We present the results of a systematic Giant Metrewave Radio Telescope (GMRT) survey of 21-cm absorption in a representative and unbiased sample of 35 strong MgII systems in the redshift range: zabs~1.10-1.45, 33 of which have Wr>1 . The survey using ~400hrs of telescope time has resulted in 9 new 21-cm detections and stringent 21-cm optical depth upper limits (median 3-sigma optical depth per 10 km/s of 0.017) for the remaining 26 systems. This is by far the largest number of 21-cm detections from any single survey of intervening absorbers. Prior to our survey no intervening 21-cm system was known in the above redshift range and only one system was known in the redshift range 0.7<z<1.5. We discuss the relation between the detectability of 21-cm absorption and various properties of UV absorption lines.
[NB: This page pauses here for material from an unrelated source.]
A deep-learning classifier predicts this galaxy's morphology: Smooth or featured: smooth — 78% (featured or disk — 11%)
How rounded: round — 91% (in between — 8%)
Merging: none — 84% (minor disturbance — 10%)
We show that if MgII systems are selected with the following criteria, MgII doublet ratio <1.3 and Wr(MgI)/Wr(MgII)>0.3, then a detection rate of 21-cm absorption up to 90% can be achieved. We estimate n21, the number per unit redshift of 21-cm absorbers with Wr(Mg(II)>Wo and integrated optical depth Tau21>Tauo and show that n21 decreases with increasing redshift. In particular, for Wo=1.0 and Tauo>0.3 km, n21 falls by a factor 4 from <z>=0.5 to <z>=1.3. The evolution seems to be stronger for stronger MgII systems. Using a subsample of systems for which high frequency VLBA images are available, we show that the effect is not related to the structure of the background radio sources and is most probably due to the evolution of the cold neutral medium filling factor in MgII systems. We find no correlation between the velocity spread of the 21-cm absorption feature and Wr(MgII) at z~1.3.